By blocking the virus's entry into human cells, reducing viral load and triggering the immune system to fight off the infection, monoclonal antibodies can help reduce the severity of COVID-19. The class 1 and 2 mAbs, now commonly used against COVID-19, are highly potent and can neutralize a specific variant of the virus by targeting the receptor-binding domain of the SARS-CoV-2 spike protein. Nevertheless, the virus can sometimes manage to outmaneuver such therapies.
One way SARS-CoV-2 can accomplish this is by modifying the spike protein’s ACE2 receptor-binding domain through mutation. The effect of these alterations may be to increase or decrease infectivity. They may also affect the severity of the disease caused by the virus, or the virus’s ability to evade the immune system.

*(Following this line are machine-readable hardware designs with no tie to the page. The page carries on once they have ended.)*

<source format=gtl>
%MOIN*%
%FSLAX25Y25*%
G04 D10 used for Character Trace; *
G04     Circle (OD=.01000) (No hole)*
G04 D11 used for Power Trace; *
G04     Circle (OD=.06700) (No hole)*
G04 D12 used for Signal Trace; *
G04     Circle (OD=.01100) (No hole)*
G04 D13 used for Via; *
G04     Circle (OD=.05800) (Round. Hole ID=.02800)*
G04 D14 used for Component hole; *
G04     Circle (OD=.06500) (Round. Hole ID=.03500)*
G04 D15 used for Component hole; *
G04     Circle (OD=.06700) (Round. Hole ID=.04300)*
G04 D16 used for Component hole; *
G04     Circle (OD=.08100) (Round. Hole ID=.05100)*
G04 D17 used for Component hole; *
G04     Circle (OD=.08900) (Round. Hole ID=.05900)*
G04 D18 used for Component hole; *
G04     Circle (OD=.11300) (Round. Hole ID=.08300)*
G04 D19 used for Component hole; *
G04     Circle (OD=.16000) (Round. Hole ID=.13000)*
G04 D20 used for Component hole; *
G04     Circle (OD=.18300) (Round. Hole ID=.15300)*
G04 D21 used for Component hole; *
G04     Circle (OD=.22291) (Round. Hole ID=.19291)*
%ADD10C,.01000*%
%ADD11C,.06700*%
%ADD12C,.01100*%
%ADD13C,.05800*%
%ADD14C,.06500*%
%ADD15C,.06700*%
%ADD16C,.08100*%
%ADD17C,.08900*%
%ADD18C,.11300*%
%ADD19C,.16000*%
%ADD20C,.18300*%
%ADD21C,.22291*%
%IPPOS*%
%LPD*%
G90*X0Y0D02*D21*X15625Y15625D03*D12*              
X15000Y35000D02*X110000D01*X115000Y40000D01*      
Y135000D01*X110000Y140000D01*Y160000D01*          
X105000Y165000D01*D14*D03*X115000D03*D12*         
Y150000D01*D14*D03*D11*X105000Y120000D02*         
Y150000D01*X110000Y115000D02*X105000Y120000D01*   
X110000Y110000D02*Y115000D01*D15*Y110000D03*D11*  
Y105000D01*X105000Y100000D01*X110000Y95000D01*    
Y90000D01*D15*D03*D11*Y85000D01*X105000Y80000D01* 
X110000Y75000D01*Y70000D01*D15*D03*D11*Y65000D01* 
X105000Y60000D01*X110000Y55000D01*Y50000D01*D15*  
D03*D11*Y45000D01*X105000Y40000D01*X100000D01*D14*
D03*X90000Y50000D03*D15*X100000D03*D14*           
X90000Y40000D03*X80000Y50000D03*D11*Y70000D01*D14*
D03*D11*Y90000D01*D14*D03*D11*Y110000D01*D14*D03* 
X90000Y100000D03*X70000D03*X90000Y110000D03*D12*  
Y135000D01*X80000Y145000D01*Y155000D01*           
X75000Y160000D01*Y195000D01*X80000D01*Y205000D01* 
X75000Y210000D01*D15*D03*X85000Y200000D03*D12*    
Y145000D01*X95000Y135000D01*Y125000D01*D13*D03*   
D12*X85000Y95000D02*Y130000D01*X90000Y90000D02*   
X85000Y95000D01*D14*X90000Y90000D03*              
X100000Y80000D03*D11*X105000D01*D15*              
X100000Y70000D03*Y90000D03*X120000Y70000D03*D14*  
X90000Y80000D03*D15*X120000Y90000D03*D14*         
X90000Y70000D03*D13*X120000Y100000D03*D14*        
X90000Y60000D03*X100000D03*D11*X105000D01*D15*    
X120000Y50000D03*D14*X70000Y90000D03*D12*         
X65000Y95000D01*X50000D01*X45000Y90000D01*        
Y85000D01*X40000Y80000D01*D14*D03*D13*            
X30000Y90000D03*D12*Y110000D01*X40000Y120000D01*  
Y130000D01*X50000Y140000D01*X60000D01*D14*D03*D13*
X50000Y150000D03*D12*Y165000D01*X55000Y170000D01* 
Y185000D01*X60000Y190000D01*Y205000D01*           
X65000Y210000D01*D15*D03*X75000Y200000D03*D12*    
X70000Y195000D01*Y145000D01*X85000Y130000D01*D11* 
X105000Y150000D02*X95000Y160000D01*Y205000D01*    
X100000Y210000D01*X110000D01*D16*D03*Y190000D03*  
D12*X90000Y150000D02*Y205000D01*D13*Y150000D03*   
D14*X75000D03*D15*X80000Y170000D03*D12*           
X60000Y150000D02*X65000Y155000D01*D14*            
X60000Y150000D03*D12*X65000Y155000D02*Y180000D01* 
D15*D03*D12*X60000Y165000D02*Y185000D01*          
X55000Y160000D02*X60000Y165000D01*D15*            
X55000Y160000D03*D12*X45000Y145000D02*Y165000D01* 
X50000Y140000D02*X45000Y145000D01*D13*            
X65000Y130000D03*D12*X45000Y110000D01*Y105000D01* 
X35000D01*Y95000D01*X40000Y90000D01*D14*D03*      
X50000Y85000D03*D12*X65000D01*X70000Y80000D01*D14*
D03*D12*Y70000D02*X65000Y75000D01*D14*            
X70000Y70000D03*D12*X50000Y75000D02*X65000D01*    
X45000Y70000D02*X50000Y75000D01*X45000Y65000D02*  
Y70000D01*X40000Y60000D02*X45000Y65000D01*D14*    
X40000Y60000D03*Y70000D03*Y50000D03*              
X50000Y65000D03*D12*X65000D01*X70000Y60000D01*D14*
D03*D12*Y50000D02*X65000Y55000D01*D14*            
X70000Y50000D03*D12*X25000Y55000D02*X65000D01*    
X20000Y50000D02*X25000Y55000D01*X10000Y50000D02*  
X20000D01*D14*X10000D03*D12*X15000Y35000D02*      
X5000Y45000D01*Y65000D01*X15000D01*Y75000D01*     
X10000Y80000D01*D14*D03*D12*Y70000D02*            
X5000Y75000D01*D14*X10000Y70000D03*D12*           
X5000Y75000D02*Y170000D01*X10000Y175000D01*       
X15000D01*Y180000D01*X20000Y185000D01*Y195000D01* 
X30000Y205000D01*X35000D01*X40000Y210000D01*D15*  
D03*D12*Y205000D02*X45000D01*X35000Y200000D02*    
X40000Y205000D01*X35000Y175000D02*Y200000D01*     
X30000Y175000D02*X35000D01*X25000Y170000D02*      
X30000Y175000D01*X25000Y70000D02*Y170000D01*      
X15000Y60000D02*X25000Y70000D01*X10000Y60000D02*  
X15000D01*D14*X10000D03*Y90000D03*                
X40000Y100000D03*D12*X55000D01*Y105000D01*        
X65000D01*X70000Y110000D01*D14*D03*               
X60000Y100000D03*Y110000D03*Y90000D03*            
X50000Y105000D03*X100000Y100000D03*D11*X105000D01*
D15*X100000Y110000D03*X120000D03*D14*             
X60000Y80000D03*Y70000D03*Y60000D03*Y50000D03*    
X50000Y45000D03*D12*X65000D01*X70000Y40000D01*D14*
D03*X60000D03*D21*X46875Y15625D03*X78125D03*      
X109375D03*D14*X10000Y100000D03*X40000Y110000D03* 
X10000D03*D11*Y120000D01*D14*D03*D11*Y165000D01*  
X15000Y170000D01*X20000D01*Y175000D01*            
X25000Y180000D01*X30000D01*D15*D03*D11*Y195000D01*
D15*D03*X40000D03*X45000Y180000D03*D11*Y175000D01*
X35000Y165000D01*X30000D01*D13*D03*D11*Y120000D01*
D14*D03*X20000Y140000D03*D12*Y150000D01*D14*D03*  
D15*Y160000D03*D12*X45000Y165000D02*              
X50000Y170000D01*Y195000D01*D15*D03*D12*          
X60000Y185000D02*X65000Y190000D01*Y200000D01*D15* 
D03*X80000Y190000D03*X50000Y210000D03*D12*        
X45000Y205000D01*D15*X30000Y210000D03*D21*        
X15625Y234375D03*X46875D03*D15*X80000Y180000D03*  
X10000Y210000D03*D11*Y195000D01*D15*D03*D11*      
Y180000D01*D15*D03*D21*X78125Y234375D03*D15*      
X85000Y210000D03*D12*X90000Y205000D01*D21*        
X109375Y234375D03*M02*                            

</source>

This is where the monoclonal antibody described in the new study comes in. Rather than binding with the ACE2 receptor-binding domain, the novel class 4 monoclonal antibodies target a site that is distant from the ACE2 binding domain yet can effectively neutralize multiple variants of concern, including Omicron variants.

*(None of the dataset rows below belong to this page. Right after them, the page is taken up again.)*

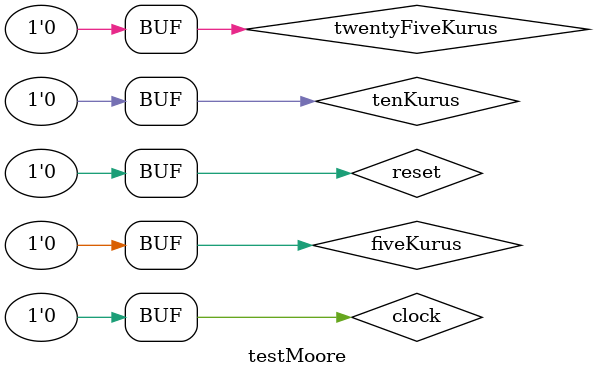
<source format=sv>
`timescale 1ns / 1ps


module testMoore();

logic clock, reset,fiveKurus,tenKurus,twentyFiveKurus,theProduct;

mooreMachine test1 (clock, reset,fiveKurus,tenKurus,twentyFiveKurus,theProduct);

always
begin
    clock = 1; #5; clock = 0; #5;
end

initial
begin
reset=0;fiveKurus=0;tenKurus=1;twentyFiveKurus=0; #10;
fiveKurus=1;tenKurus=0;twentyFiveKurus=0; #10;
fiveKurus=1;tenKurus=0;twentyFiveKurus=0; #10;
fiveKurus=0;tenKurus=1;twentyFiveKurus=0; #10;
fiveKurus=0;tenKurus=1;twentyFiveKurus=0; #10;
fiveKurus=0;tenKurus=1;twentyFiveKurus=0; #10;
fiveKurus=0;tenKurus=1;twentyFiveKurus=0; #10;
fiveKurus=0;tenKurus=1;twentyFiveKurus=0; #10;
fiveKurus=0;tenKurus=0;twentyFiveKurus=0; #10;
end
endmodule

</source>
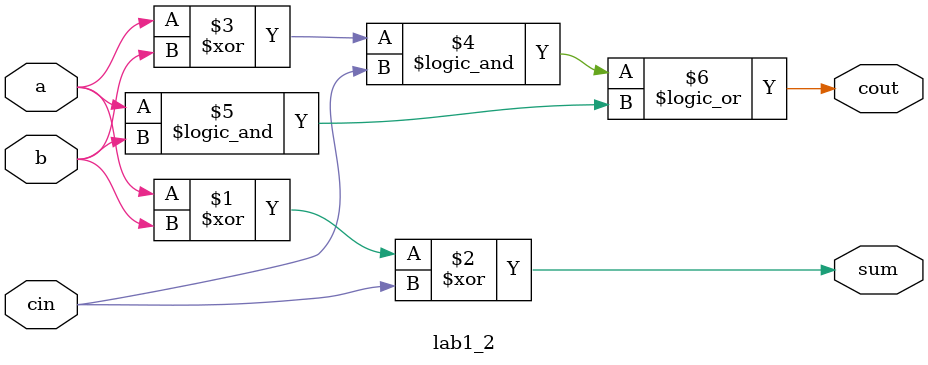
<source format=v>
`timescale 1ns / 1ps
module lab1_2(a , b , cin , sum, cout); 
input a, b, cin ; 
output sum , cout;   

assign sum= (a ^ b) ^ cin;
assign cout= ((a ^ b)&& cin ) || (a && b);

endmodule 

</source>
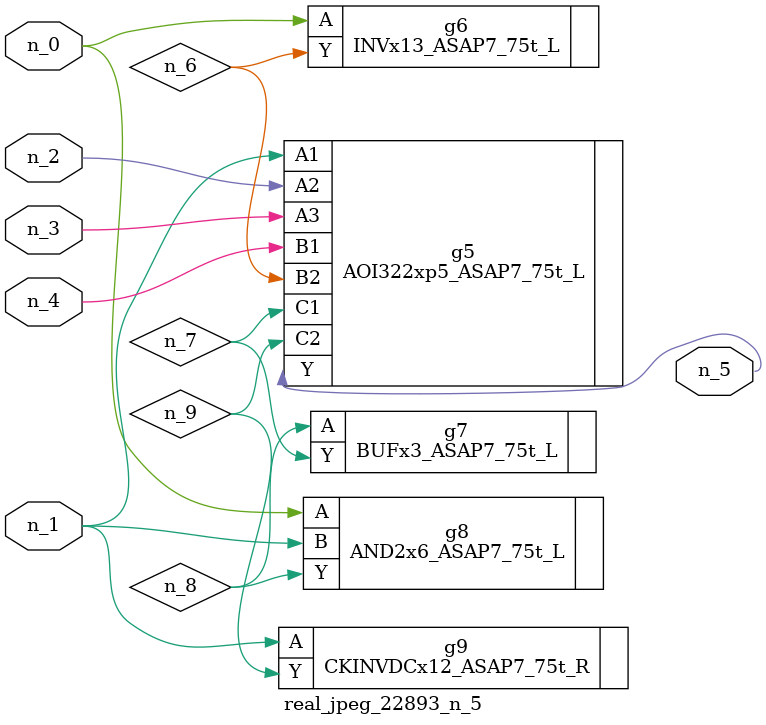
<source format=v>
module real_jpeg_22893_n_5 (n_4, n_0, n_1, n_2, n_3, n_5);

input n_4;
input n_0;
input n_1;
input n_2;
input n_3;

output n_5;

wire n_8;
wire n_6;
wire n_7;
wire n_9;

INVx13_ASAP7_75t_L g6 ( 
.A(n_0),
.Y(n_6)
);

AND2x6_ASAP7_75t_L g8 ( 
.A(n_0),
.B(n_1),
.Y(n_8)
);

AOI322xp5_ASAP7_75t_L g5 ( 
.A1(n_1),
.A2(n_2),
.A3(n_3),
.B1(n_4),
.B2(n_6),
.C1(n_7),
.C2(n_9),
.Y(n_5)
);

CKINVDCx12_ASAP7_75t_R g9 ( 
.A(n_1),
.Y(n_9)
);

BUFx3_ASAP7_75t_L g7 ( 
.A(n_8),
.Y(n_7)
);


endmodule
</source>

This innovation provides an important advantage. Because the binding domain targeted by the new monoclonal antibody treatment is not under strong selective pressure, it is mutation resistant, compared with ACE2, making it much harder for the virus to outwit the therapy.
Power in plants
The study highlights the potential of synergizing antibody cocktails with the addition of monoclonal antibodies that do not directly hinder ACE2 binding to the receptor-binding domain. The study also underscores the potential of plant-based monoclonal antibody expression platforms in therapeutic development against the ever-evolving SARS-CoV-2 pandemic.
Plant-made COVID-19 therapies have several advantages over other production platforms. Plants can produce large quantities of therapeutic proteins in a relatively short amount of time, making them ideal for scaling up production. They are inexpensive to grow and maintain, making them a cost-effective alternative to traditional protein expression systems. Because plants are not natural hosts for human pathogens, their use reduces the risk of contamination with infectious agents.
Finally, plant-based expression systems can be rapidly reprogrammed to produce new therapeutics in response to emerging pathogens such as SARS-CoV-2, making them an attractive option for pandemic response.